Directed by William Monahan
For London Boulevard, his directorial debut, The Departed screenwriter William Monahan has assembled a bevy of accomplished British talent in front of the camera, including Colin Farrell, Keira Knightley, Ben Chaplin, David Thewlis, Ray Winstone and Eddie Marsan. They try their best to make something worthwhile out of the morass they’ve been thrown into, but ultimately a poor script kills their efforts.
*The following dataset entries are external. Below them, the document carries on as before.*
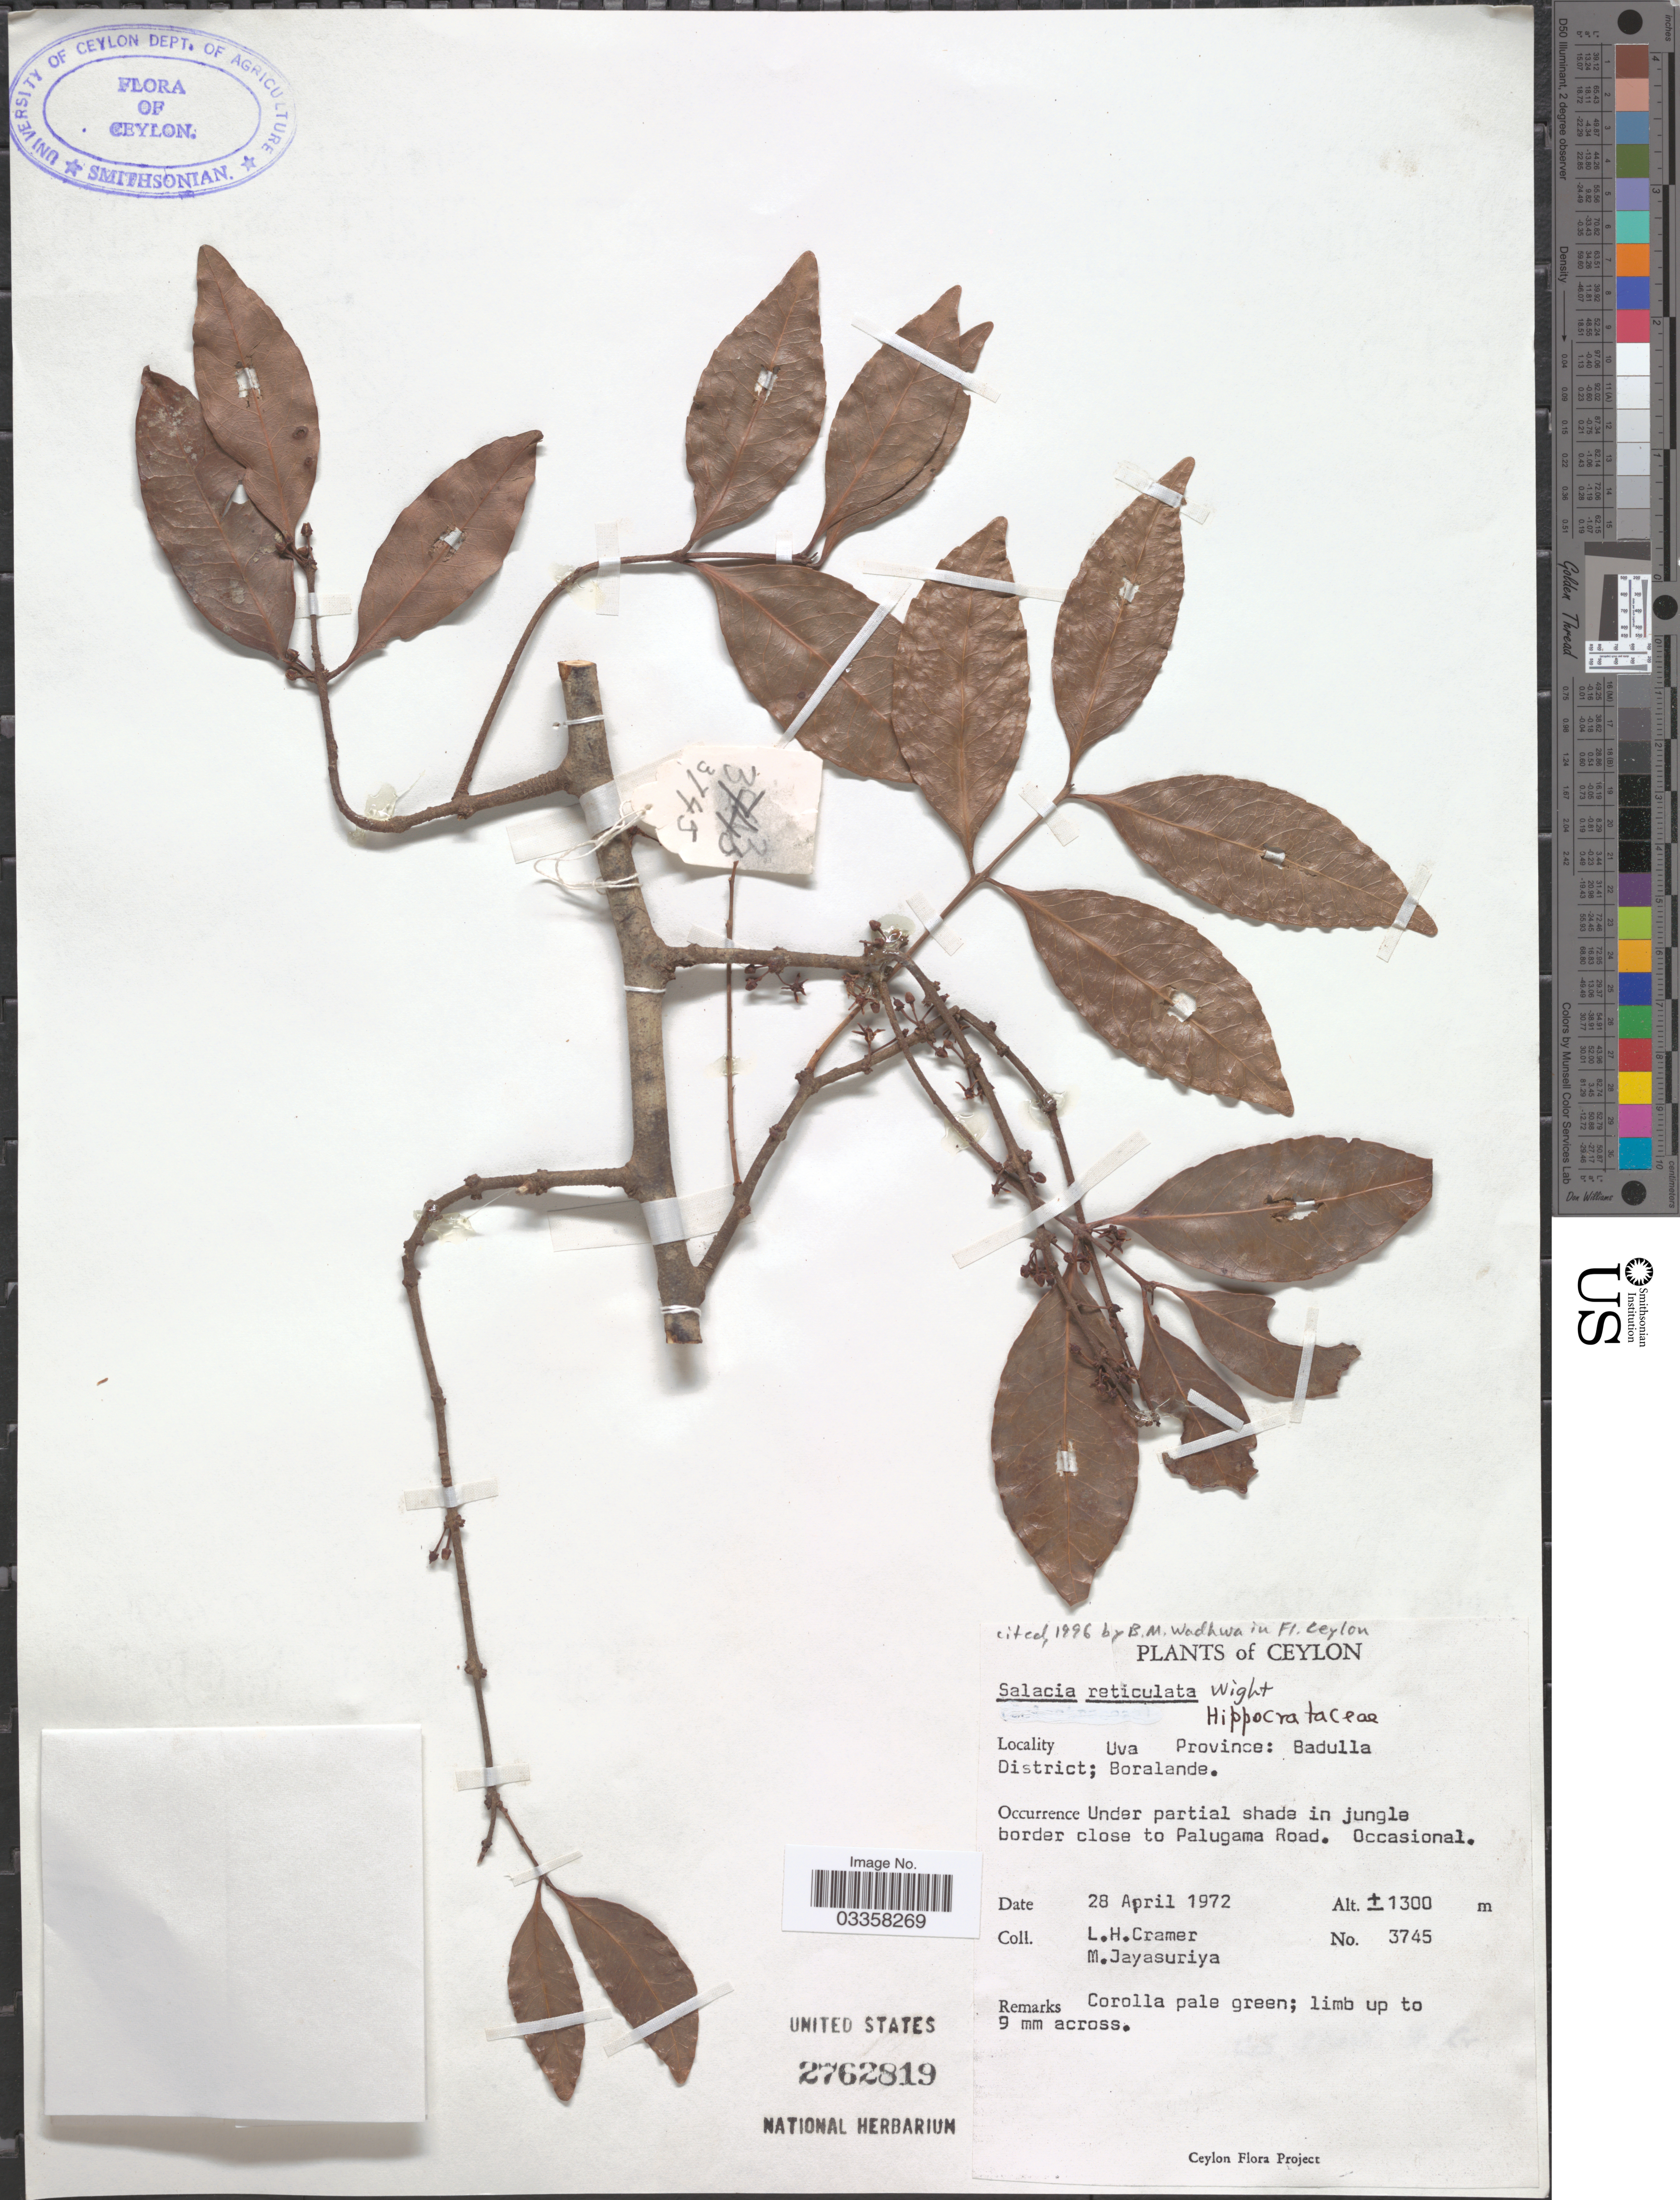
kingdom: Plantae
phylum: Tracheophyta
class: Magnoliopsida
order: Celastrales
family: Celastraceae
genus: Salacia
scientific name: Salacia reticulata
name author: Wight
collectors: L. H. Cramer & M. Jayasuriya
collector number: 3745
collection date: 1972-04-28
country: Sri Lanka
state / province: Uva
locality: Ceylon. Badulla District; Boralande. Under partial shade in jungle border close to Palugama road.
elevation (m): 1300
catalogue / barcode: US 2762819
It’s always surprising when a film loaded with talent backfires and sputters but unfortunately, that’s what we have here. The problem isn’t that it’s Monahan’s first time behind the camera—it’s his own flat script. As reformed badass Mitchel (Colin Farrell) is sucked back into the life by his old underworld friends, a homeless friend is senselessly murdered by some teens, his trainwreck sister descends into alcoholism and he’s asked to protect starlet Charlotte (Keira Knightley) from paparazzi vultures. He welcomes the new job as it’s easy and Charlotte is beautiful and vulnerable, but ruthless mob boss Gant (Ray Winstone) has other plans for him; and add to the mix Charlotte’s live-in friend, Jordan (David Thewlis), who befriends Mitchel.
That’s a lot of story to follow, but none are especially believable, fun or sympathetic. You’d expect major chemistry between Farrell and Knightly, but the romance provides no spark and Knightley comes off as cloying. Winstone provides some tense fun, but he, like the rest of the movie, is written off far too easily—his climactic scene is notably unsuspenseful. David Thewlis seems to enjoy playing a washed-up actor but a trigger-happy twist negates his character’s credibility. And then there’s the murdered homeless man. We should care that it be avenged, but we have no insight into him or his relationship to Mitchel. All of this adds up to a convoluted and tepid thriller-romance.